• **Exercise**
How many rows below contain the string "Senior"? Reply with the number alone.

(Collected data entries)

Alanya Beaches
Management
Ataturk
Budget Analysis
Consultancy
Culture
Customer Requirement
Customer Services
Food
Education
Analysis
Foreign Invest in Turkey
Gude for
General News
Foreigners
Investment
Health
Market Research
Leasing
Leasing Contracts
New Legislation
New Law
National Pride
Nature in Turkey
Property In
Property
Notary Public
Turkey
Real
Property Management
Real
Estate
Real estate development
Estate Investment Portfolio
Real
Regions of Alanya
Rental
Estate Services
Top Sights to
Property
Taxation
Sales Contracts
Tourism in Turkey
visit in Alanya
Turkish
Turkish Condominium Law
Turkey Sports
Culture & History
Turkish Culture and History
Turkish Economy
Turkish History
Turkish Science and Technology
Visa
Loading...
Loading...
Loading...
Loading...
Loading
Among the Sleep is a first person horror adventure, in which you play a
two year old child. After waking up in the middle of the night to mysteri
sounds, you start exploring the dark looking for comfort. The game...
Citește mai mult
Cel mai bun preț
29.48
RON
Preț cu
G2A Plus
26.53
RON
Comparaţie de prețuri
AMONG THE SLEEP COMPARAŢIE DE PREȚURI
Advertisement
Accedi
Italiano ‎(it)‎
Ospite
--
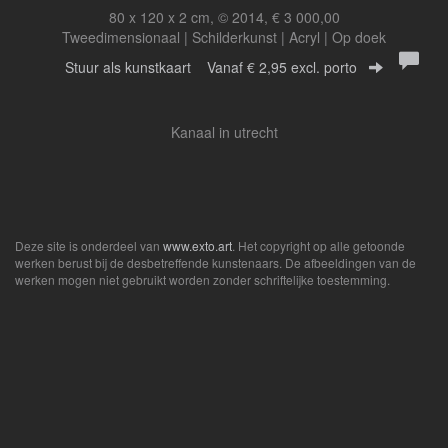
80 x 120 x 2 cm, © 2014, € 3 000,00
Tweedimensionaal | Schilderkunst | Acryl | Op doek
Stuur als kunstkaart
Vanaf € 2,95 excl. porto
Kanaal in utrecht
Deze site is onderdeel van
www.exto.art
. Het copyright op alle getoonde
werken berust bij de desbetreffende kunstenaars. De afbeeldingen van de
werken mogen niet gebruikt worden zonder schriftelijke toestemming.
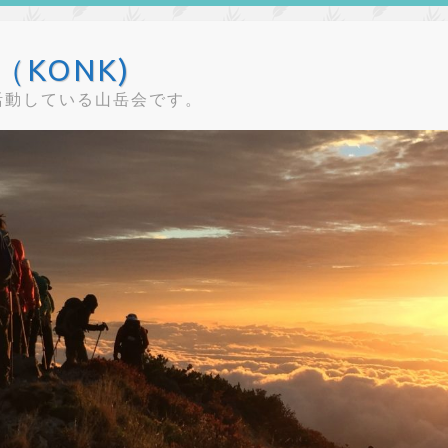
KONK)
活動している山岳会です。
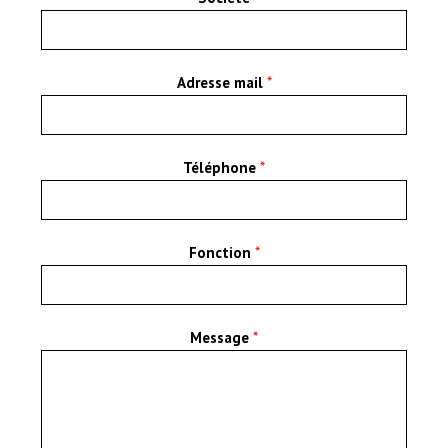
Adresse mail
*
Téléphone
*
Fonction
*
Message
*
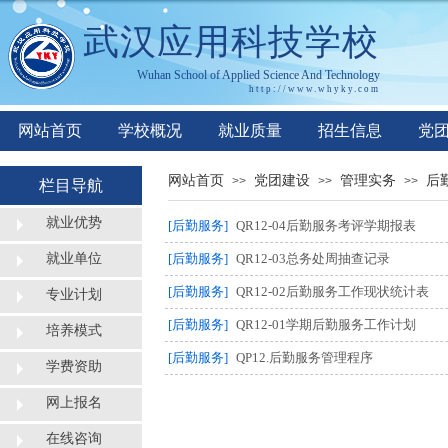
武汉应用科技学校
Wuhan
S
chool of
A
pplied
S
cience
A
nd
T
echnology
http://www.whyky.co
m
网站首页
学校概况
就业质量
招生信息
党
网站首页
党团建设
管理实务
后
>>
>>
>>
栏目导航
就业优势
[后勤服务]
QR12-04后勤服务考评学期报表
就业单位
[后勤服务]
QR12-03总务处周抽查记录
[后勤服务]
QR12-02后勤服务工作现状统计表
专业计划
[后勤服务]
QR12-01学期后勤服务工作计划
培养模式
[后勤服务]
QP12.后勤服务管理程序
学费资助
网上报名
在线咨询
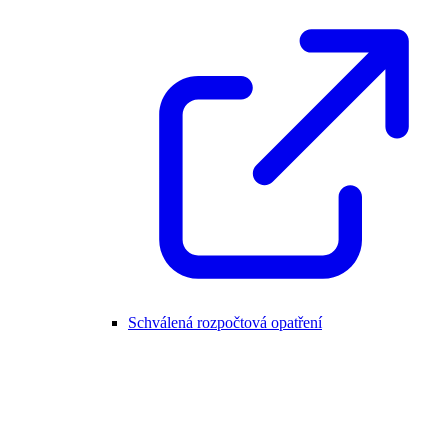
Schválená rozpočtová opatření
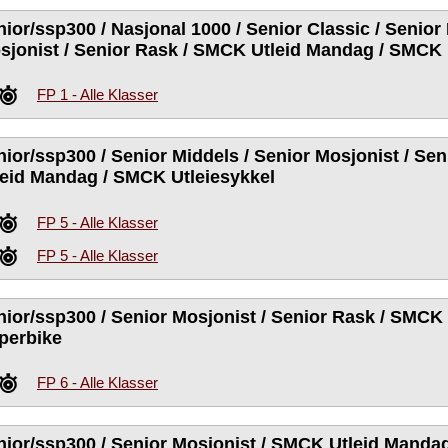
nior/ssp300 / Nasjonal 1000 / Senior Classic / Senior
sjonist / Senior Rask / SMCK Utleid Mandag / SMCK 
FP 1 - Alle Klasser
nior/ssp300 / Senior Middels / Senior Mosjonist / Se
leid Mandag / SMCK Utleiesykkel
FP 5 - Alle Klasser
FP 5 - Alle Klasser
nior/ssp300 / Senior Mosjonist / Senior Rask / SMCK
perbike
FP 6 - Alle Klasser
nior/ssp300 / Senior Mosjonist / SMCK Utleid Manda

• **Task result**
5